By Bruce Bower, Science News
The African primate known as Ardi and a couple of other fossil creatures widely regarded as early members of the human evolutionary family—or hominids, for short—may really be apes hiding in plain sight, two anthropologists say.
Hominid-like traits such as an upright stance and small canine teeth may have evolved independently in some previously excavated ancient apes, raising the possibility that alleged early hominids have been mislabeled, say Bernard Wood of George Washington University in Washington, D.C., and Terry Harrison of New York University.
Researchers have assigned African fossils dating to between 4 million and 7 million years ago to three groups of early hominids—Ardipithecus, Orrorin and Sahelanthropus—and have suggested that these lineages evolved into later hominids. But any of the fossils used to build this argument could just as easily represent now-extinct apes or hominids from dead-end lines, the researchers conclude in the Feb. 17 Nature. Fossil finders have largely failed to acknowledge this classification conundrum, they assert.
Wood and Harrison’s recommendation challenges excavators’ standard practice of assigning a single evolutionary identity to new finds, based on comparisons with fossil and living creatures, without citing other possibilities.
The current debate in no way challenges the widely accepted notion that both the first hominids and ancestors of chimpanzees evolved from a common ape ancestor. But scientific opinions vary sharply on what that ancestor must have looked like.
“Researchers have to stop publishing papers that say, essentially, ‘This fossil is an early hominid, so suck it up and accept it,’” Wood says. “Nature and Science could change this practice overnight if they wanted to.”
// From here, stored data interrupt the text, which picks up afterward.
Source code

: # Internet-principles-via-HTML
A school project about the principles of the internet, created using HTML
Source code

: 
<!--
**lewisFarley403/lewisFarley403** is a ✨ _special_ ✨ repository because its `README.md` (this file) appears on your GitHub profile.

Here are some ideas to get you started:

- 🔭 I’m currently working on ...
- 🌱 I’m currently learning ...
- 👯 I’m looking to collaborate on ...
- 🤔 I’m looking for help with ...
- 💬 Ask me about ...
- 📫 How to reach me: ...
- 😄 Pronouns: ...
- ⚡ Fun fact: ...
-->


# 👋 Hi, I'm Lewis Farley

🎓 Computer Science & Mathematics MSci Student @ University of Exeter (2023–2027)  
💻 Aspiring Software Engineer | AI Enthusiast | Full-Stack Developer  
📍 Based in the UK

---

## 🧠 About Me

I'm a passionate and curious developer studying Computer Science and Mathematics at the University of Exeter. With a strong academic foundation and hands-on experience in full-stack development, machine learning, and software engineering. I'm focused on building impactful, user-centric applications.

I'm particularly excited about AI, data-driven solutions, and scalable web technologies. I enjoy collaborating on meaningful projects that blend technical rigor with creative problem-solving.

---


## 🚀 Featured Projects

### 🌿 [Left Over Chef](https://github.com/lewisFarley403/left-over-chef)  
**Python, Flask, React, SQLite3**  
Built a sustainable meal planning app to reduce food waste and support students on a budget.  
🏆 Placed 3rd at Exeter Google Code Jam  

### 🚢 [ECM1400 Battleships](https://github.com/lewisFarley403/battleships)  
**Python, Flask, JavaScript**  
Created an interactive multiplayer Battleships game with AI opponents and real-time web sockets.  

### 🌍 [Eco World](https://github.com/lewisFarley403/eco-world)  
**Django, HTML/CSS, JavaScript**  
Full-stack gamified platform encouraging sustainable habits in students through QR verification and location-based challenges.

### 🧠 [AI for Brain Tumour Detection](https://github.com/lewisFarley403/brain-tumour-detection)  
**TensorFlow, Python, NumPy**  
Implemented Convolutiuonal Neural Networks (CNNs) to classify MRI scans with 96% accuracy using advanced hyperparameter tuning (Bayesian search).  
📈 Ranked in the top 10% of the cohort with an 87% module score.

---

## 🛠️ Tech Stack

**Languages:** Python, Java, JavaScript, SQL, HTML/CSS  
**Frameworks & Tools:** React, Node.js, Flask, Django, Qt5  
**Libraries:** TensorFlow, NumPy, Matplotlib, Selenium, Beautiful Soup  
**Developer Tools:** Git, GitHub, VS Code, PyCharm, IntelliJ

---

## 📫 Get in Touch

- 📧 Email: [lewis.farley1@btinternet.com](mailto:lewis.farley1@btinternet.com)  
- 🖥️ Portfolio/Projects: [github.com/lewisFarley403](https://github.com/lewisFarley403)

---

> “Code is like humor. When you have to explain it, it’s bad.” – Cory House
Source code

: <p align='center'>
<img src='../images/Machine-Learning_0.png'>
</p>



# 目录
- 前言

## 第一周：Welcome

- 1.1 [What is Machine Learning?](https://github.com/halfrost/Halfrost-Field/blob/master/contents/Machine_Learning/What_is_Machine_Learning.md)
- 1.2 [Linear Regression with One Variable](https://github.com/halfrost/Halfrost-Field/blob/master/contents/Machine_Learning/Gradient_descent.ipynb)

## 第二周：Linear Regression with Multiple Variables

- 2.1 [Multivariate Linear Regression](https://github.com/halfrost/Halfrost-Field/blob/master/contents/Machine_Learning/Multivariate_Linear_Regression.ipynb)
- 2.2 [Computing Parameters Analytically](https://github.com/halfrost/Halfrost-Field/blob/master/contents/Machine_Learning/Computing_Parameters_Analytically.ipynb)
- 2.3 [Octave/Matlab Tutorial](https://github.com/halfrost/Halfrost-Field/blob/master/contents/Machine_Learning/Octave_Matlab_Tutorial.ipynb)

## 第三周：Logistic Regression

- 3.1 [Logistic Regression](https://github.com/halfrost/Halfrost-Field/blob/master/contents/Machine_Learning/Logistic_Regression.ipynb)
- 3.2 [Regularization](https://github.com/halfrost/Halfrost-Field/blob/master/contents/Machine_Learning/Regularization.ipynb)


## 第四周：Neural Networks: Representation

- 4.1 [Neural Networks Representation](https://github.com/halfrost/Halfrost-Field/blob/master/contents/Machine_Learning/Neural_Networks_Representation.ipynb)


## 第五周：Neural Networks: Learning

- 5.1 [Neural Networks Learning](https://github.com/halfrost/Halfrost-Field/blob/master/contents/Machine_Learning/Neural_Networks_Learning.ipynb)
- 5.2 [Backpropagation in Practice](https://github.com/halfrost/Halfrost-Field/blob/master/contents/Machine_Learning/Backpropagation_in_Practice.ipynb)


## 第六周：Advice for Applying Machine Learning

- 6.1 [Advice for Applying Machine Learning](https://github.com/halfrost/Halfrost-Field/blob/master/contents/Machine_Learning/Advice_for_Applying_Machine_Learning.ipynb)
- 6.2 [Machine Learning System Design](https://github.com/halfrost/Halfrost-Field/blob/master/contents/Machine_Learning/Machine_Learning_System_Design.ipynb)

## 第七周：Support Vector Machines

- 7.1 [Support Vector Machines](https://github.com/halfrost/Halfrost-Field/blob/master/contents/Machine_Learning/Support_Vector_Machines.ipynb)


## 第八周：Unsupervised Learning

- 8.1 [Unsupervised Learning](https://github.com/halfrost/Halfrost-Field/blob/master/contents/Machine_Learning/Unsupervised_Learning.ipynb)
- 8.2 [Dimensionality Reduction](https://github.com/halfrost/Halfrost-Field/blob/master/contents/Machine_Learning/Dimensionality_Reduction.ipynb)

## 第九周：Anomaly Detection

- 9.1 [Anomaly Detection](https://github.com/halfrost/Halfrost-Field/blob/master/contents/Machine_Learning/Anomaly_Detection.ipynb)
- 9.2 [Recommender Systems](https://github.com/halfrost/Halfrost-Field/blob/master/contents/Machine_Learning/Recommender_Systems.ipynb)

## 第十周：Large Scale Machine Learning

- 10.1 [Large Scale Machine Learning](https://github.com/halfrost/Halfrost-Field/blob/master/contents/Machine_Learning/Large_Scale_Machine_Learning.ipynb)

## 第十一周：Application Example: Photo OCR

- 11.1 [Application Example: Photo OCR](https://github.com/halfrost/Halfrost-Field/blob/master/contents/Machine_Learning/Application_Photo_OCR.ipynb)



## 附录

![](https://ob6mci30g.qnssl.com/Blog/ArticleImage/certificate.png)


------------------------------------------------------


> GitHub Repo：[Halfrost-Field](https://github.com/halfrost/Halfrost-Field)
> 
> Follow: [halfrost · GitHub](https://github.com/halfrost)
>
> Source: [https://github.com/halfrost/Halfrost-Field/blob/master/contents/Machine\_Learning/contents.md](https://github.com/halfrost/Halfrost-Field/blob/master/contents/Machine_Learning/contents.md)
Anthropologist Tim White of the University of California, Berkeley, responds that, at least for Ardi, comparative studies published in 2009 ruled out the possibility that she was an ape. White led the team that excavated and analyzed Ardi’s 4.4-million-year-old partial skeleton (SN: 1/16/10, p. 22).
Ardi’s remains show many similarities to ensuing hominids in East Africa, White adds (SN: 4/15/06, p. 227). He lumps all proposed early hominids into an Ardipithecus genus that evolved into the Australopithecus genus by 4.1 million years ago. In contrast, Wood and Harrison suspect that early hominids—whatever their identities—branched out in many different evolutionary directions.
“With no new data, no new ideas, no new methods, no new hypothesis, no new experiments, no new fossils, not even a new classification, this paper will leave everybody wondering what’s happened to the peer review process at Nature,” White says.
Others welcome Wood and Harrison’s warning. An upright stance and other features once considered hominid signatures evolved independently in many ancient primates, remarks anthropologist Tracy Kivell of the Max Planck Institute for Evolutionary Anthropology in Leipzig, Germany.
Parallel evolution of these traits makes the evolutionary status of proposed early hominids “more uncertain than originally described,” Kivell says.
Scientists currently have no good way, either with bones or genes, to test the hypothesis that proposed early hominids are ancestors as advertised, remarks anthropologist John Hawks of the University of Wisconsin–Madison.
Wood and Harrison discuss two cautionary tales of hominid classification gone awry. In one case from more than 30 years ago, scientists thought that 12-million-year-old Asian fossils from a creature called Ramapithecus belonged to a hominid until further finds pegged it as an orangutan ancestor.
A second case concerns 7- to 8-million-year-old Oreopithecus, designated a hominid about 50 years ago. This creature walked upright with a shuffling gait and displayed some other hominid-like features. But by the 1990s Oreopithecus had been unmasked as an ape that evolved unusual traits on several Mediterranean islands.